Büyüklerimiz derlerdi ya, tam öyle. Çünkü, Efendi İnsan Kılıçdaroğlu’nun İyi ile Kötü’yü dengeleyeceğim diye yerlerde sürünmeye bıraktığı CHP, ulusalcı ekipten Prof. Birgül Ayman Güler’in diğerlerini temsilen “Türk ulusuyla Kürt milliyetini eşit, eş değerde gördüremezsiniz” demesi üzerine bulunmaz bir tarihî fırsat yakaladı. Parti bu vesileyle bu ekipten artık kurtulabilirse, Ecevit’in 73 ve 77’de yakaladığı ivmeyi yakalayabilir. AKP’nin, (C. Dündar’ın tabiriyle “MGK çizgisine gelerek”) Türkiye’yi karanlık paktlara sürüklemesine alternatif oluşturabilir. “Şanghay Despotizm Kenteti”nin üyelerine bak, süngüye davran: Çin, Rusya, Kazakistan, Kırgızistan, Tacikistan, Özbekistan. Tam bir korku filmi. Bugünlerde “Dikkat Polis Geliyor!” kampanyasının başlatılmasına sebep olan iç atmosferin dış yüzü.

Ulusalcı ekip hakkında artık söylenecek tek şey, “Uğurlar Ola”dır. Ama, tahlile girişmeden önce, durumun hâlâ farkında olmayan ve suçu medyaya atan Kılıçdaroğlu’nun 2007’de kimleri TBMM’ye taşımış olduğuna bakmak, bu vesileyle öğretici olacak.

• • • •

Görevin kapsamı:
CHP ve ulusalcı ekip üzerine yazıda "Büyüklerimiz derlerdi ya, tam" ile "atmosferin dış yüzü." arasındaki bölümü, bu iki ifade de dahil olmak üzere kelimesi kelimesine aktarın. Sonrasında gelen malzemeye gerek yoktur.

Verilen malzeme:
• • • •

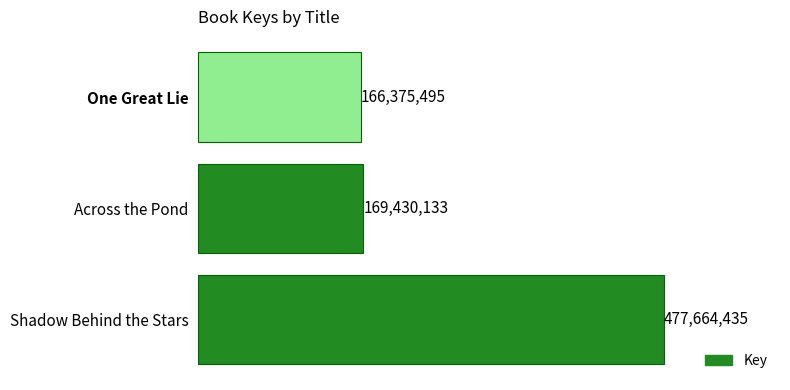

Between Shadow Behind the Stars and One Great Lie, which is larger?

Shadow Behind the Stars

• • • •

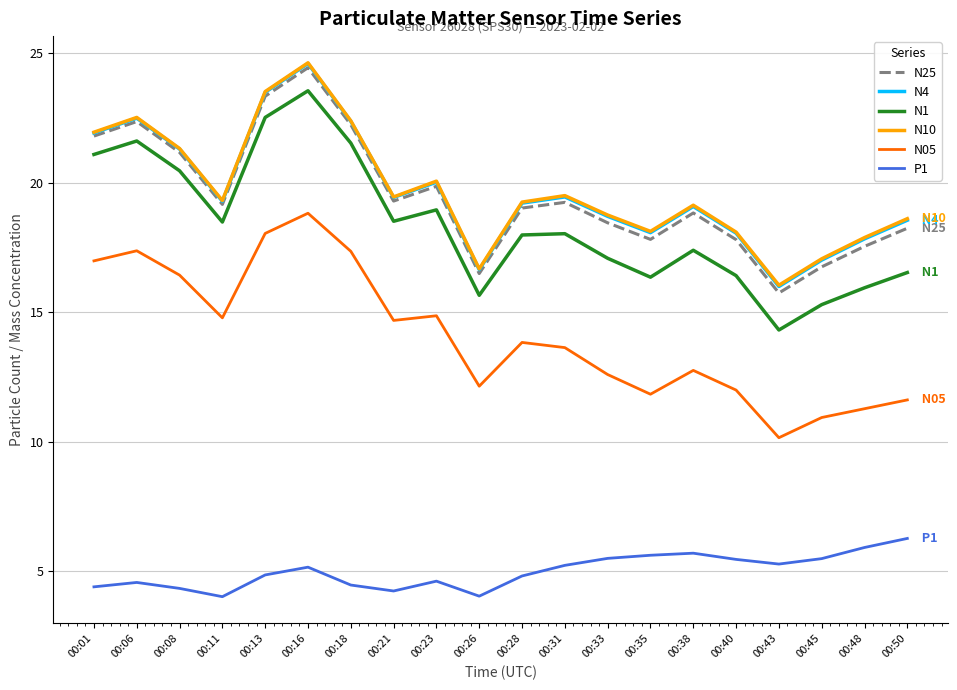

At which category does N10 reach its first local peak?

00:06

• • • •

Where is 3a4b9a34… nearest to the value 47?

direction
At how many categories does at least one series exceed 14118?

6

• • • •

Görevin yanıtı:
Büyüklerimiz derlerdi ya, tam öyle. Çünkü, Efendi İnsan Kılıçdaroğlu’nun İyi ile Kötü’yü dengeleyeceğim diye yerlerde sürünmeye bıraktığı CHP, ulusalcı ekipten Prof. Birgül Ayman Güler’in diğerlerini temsilen “Türk ulusuyla Kürt milliyetini eşit, eş değerde gördüremezsiniz” demesi üzerine bulunmaz bir tarihî fırsat yakaladı. Parti bu vesileyle bu ekipten artık kurtulabilirse, Ecevit’in 73 ve 77’de yakaladığı ivmeyi yakalayabilir. AKP’nin, (C. Dündar’ın tabiriyle “MGK çizgisine gelerek”) Türkiye’yi karanlık paktlara sürüklemesine alternatif oluşturabilir. “Şanghay Despotizm Kenteti”nin üyelerine bak, süngüye davran: Çin, Rusya, Kazakistan, Kırgızistan, Tacikistan, Özbekistan. Tam bir korku filmi. Bugünlerde “Dikkat Polis Geliyor!” kampanyasının başlatılmasına sebep olan iç atmosferin dış yüzü.